Penggunaan NIK Jadi NPWP Berlaku Tahun 2023
Dirjen Pajak, Kementerian Keuangan menyebut penerapan penggunaan Nomor Induk Kependudukan (NIK) pada Kartu Tanda Penduduk (KTP) sebagai pengganti Nomor Pokok Wajib Pajak (NPWP) tahun depan, tahun 2023. Rencana tersebut direalisasikan bersamaan dengan implementasi sistem inti administrasi perpajakan (Coretax system) di DJP.
Direktur Penyuluhan, Pelayanan, dan Hubungan Masyarakat, DJP, Kementerian Keuangan, Neilmaldrin Noor mengatakan pada 19 Mei 2022 lalu telah dilakukan perjanjian kerja sama dengan Direktorat Jenderal Kependudukan dan Pencatatan Sipi, Kementerian Dalam Negeri terkait penguatan integrasi data di dua kementerian.
"Untuk saat ini dilanjutkan dengan persiapan regulasi dan infrastruktur pendukungnya hingga direncanakan siap diterapkan di tahun 2023 nanti,” tutur Neil seperti dilansir dari laman pajak.go.id, Jakarta, Minggu (12/6/2022).
Penggunaan NIK sebagai NPWP tidak lantas membuat semua orang yang memiliki NIK harus membayar pajak. Pemilik NIK yang wajib membayar pajak adalah yang NIK-nya sudah diaktivasi. NIK baru diaktivasi jika pemilik NIK sudah memenuhi syarat subjektif dan objektif. Antara lain sudah berusia 18 tahun dan memiliki penghasilan di atas Penghasilan Tidak Kena Pajak (PTKP).

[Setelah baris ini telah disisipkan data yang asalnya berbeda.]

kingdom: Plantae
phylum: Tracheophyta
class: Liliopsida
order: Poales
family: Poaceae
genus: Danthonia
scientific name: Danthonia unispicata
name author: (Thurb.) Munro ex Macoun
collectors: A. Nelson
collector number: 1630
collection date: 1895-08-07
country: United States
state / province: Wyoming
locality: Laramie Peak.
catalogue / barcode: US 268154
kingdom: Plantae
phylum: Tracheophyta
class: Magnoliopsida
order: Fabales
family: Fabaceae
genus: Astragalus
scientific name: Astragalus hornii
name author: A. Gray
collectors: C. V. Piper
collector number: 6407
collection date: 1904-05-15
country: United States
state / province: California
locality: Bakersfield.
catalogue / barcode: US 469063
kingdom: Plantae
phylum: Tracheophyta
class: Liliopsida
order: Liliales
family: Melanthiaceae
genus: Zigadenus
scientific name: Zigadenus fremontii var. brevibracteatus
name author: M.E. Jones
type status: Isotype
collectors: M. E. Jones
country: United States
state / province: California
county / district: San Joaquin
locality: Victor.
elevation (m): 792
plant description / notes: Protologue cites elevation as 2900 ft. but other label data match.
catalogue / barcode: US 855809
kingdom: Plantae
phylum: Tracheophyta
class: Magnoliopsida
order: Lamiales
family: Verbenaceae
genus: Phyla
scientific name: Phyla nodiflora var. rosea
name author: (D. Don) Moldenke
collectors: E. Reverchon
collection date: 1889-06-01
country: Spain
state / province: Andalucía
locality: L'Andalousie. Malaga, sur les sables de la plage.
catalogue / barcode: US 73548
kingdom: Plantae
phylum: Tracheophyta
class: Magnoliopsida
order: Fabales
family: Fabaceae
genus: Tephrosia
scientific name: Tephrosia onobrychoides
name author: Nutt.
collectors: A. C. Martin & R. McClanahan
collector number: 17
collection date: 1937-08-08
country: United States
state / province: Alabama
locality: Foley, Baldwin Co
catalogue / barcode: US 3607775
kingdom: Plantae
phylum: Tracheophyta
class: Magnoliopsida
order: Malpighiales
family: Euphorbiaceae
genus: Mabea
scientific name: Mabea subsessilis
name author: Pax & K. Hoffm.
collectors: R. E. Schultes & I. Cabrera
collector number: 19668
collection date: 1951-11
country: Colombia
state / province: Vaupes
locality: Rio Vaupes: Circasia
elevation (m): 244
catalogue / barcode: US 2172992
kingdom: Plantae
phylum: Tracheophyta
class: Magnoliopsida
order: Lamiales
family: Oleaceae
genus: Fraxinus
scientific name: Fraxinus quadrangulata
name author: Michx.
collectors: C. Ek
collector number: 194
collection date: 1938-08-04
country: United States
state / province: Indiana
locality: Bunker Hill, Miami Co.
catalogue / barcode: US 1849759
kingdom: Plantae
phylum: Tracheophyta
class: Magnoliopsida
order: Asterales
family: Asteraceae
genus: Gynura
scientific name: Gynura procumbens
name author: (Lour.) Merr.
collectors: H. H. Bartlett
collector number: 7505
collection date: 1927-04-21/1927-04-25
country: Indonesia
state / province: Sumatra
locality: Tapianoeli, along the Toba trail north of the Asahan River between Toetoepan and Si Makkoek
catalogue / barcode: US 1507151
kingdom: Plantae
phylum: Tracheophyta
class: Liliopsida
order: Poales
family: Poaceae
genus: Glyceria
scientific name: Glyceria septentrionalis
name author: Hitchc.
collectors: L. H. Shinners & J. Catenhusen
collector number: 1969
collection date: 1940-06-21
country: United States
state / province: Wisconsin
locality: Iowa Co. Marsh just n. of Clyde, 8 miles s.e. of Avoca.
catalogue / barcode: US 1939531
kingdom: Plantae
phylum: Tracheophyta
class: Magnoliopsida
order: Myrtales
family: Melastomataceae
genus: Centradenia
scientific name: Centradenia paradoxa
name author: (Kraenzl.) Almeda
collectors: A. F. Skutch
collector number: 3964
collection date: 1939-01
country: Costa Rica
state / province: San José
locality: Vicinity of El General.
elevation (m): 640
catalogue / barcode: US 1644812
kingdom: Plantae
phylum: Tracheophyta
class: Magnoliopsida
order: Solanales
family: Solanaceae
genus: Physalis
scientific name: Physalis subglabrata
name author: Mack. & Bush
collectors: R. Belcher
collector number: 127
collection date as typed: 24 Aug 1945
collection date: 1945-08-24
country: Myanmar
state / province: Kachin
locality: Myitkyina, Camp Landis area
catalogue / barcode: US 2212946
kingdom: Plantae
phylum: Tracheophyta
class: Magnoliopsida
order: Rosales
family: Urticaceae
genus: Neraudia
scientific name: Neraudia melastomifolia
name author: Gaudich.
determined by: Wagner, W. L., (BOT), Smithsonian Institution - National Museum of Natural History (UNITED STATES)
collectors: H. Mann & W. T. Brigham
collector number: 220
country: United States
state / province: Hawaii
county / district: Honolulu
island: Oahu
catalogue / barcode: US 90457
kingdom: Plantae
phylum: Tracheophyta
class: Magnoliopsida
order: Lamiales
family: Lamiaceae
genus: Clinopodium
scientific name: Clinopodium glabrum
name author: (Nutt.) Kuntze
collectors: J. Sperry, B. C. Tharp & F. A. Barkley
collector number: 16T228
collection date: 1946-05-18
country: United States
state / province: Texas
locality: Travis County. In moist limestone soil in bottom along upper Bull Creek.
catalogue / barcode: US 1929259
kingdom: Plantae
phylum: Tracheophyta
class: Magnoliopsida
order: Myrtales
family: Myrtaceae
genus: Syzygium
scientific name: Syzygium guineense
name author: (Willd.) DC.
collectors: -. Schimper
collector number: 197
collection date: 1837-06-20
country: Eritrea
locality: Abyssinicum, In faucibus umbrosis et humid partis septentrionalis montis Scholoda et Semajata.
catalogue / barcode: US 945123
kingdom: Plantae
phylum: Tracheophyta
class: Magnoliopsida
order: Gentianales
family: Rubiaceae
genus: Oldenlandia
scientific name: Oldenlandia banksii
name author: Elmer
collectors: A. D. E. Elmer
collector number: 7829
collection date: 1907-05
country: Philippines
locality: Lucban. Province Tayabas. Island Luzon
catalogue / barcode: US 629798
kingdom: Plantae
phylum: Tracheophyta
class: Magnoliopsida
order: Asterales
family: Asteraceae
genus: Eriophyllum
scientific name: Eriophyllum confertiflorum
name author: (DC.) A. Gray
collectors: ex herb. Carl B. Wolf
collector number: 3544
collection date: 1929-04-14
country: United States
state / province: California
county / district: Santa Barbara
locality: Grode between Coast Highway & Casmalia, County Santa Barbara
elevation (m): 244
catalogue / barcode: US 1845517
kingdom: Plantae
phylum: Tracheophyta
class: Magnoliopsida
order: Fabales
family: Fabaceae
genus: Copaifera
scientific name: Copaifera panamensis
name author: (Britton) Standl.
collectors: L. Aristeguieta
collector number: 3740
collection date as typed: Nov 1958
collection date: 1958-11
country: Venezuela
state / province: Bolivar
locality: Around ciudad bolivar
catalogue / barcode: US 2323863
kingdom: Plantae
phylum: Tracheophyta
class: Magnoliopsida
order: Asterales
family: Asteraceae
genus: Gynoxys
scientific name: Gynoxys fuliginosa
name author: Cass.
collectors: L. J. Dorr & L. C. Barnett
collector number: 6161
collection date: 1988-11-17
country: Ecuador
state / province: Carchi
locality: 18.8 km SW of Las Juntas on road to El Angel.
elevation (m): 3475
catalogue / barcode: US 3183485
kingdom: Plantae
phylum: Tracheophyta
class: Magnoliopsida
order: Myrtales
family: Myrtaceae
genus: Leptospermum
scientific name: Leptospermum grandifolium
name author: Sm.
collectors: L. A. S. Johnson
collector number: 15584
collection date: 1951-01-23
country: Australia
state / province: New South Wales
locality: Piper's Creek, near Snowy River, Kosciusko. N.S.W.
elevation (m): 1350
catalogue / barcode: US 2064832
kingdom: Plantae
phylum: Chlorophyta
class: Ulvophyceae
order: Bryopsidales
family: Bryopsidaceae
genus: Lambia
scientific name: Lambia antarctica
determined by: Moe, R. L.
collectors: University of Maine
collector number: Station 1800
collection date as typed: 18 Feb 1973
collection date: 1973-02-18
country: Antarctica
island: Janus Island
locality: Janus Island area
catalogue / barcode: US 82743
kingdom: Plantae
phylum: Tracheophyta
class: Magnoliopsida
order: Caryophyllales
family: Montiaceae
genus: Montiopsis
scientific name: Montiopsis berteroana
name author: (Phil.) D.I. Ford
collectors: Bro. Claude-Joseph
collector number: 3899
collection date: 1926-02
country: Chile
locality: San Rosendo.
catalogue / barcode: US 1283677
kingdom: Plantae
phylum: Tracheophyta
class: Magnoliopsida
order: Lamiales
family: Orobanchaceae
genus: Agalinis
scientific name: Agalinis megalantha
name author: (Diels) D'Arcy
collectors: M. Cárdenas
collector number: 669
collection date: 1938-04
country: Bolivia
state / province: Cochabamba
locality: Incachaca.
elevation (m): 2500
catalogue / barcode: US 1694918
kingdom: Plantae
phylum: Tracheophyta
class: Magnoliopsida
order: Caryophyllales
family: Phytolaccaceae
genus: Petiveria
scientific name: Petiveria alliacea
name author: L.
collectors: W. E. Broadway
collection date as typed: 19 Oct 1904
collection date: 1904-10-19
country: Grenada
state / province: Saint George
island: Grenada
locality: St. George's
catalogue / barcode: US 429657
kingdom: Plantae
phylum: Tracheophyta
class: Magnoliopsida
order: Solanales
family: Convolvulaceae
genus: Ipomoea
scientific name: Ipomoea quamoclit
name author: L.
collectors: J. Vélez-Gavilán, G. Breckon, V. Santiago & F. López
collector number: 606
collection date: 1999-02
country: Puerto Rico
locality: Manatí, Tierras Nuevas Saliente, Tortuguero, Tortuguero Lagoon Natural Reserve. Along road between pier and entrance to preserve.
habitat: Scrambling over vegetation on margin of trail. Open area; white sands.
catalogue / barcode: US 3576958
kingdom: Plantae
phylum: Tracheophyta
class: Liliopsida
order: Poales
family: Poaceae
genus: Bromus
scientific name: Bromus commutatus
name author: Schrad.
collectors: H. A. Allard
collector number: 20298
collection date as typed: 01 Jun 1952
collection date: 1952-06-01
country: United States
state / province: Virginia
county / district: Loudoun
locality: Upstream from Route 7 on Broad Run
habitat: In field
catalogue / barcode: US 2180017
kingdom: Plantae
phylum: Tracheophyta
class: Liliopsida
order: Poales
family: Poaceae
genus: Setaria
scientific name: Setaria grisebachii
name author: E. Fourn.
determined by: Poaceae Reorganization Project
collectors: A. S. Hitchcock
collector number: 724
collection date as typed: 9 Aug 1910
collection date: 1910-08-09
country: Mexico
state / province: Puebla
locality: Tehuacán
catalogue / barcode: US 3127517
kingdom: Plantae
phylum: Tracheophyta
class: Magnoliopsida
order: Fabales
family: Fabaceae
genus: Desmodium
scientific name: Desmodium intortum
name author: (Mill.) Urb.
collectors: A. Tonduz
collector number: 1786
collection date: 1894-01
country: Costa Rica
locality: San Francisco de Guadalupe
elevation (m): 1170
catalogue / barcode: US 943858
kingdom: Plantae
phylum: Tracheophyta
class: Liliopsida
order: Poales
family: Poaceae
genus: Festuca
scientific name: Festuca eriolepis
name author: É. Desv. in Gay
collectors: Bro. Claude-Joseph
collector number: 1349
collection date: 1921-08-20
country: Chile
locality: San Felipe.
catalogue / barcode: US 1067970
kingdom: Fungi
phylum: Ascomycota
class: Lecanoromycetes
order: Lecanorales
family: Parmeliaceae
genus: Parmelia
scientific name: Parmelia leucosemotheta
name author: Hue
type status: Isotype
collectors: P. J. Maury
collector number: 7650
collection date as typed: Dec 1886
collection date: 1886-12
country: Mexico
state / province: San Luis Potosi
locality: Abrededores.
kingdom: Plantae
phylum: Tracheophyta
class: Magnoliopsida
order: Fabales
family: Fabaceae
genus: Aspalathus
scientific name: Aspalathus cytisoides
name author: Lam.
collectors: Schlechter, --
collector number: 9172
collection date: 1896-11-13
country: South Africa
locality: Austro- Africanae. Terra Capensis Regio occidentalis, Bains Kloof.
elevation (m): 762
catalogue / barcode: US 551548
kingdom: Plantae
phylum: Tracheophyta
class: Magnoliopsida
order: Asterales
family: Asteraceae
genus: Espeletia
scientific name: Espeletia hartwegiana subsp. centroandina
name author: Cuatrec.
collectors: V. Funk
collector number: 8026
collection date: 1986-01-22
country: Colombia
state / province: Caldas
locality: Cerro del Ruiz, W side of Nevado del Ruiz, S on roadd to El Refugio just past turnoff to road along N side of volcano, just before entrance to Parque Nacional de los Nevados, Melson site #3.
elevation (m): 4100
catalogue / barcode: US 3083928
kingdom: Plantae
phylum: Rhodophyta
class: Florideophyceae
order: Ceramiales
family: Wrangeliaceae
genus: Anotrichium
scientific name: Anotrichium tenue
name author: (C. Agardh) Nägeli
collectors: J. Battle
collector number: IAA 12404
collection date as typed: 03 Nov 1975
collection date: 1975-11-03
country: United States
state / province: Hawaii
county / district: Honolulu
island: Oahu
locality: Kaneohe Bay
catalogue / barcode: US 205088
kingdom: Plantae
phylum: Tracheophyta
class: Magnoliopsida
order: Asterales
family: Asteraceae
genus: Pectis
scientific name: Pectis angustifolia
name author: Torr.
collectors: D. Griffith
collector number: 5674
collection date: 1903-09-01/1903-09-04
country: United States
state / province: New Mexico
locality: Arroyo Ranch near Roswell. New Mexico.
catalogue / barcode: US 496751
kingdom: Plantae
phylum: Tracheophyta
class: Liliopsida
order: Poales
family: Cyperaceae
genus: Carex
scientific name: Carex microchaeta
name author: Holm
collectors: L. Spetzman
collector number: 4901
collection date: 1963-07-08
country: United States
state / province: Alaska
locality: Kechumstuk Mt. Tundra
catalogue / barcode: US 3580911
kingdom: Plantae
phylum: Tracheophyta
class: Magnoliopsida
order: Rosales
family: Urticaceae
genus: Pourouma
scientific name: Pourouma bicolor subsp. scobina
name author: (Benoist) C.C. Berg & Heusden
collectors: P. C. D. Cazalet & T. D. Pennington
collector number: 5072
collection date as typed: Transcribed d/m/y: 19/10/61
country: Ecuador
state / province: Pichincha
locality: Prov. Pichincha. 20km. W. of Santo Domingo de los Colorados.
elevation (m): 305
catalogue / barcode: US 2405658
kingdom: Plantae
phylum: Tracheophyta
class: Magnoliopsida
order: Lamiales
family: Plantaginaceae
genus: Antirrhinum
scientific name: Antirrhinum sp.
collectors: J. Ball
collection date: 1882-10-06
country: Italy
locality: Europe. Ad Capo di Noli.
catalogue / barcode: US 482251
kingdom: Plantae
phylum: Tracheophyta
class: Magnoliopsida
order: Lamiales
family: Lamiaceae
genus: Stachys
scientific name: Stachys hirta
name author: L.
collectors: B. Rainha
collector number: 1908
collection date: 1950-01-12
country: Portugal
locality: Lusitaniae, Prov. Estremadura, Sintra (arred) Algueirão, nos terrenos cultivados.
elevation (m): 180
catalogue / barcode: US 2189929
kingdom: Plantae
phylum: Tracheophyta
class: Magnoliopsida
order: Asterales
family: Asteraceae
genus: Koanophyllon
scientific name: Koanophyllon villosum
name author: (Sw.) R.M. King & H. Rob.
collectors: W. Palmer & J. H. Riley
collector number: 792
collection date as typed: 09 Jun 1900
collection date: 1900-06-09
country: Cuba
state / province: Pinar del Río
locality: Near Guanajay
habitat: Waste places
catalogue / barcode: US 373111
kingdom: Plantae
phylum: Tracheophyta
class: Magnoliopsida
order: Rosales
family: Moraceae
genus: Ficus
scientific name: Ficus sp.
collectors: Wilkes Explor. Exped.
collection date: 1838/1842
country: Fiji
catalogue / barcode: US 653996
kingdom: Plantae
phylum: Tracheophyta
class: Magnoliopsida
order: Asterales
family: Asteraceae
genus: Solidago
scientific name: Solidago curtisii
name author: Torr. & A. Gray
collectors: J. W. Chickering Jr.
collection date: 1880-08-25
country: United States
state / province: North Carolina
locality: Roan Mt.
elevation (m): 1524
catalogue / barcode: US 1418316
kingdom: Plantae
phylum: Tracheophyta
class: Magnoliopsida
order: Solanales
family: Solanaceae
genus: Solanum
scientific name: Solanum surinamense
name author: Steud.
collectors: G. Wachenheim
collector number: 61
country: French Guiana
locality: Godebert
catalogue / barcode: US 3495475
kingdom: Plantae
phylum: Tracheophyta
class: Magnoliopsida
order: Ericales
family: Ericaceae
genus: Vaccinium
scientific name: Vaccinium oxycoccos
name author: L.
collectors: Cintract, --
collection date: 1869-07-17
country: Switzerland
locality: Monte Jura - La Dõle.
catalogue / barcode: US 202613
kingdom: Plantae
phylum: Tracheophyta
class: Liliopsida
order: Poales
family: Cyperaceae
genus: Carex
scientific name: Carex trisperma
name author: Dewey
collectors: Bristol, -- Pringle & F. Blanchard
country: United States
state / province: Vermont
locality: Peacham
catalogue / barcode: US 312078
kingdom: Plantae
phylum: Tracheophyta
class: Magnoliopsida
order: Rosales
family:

Reformasi Sistem Perpajakan
Dalam peringatan Hari Pajak, Direktur Jenderal Pajak Suryo Utomo yang diwakili oleh Direktur Peraturan Perpajakan II Estu Budiarto membacakan amanat Dirjen Pajak pada Kamis (14/7). Dalam amanat tersebut, Dirjen mengingatkan para pegawai tentang perjalanan reformasi perpajakan yang sudah dilalui bersama-sama sejak tahun 1983.
Reformasi yang membuat Direktorat Jenderal Pajak (DJP) menjadi lebih baik dan bahkan memenuhi amanah target penerimaan di tahun lalu. Perjalanan reformasi untuk mencapai hal tersebut bukan hanya peran internal DJP saja, tapi juga atas dukungan dan bantuan seluruh pemangku kepentingan.
Di zaman yang terus berkembang dan juga ada ketidakpastian ekonomi yang akan dihadapi di masa depan. Seperti efek pandemi Covid-19 sampai situasi internasional antara Ukraina dan Rusia yang secara langsung memberi dampak pada perekonomian dunia, termasuk Indonesia.
Oleh karena itu sebagai sebuah institusi penerimaan negara terbesar di Indonesia DJP dituntut terus melakukan reformasi dengan memperbaiki organisasi, sumber daya manusia, basis data, regulasi, serta teknologi informasi sesuai perkembangan zaman.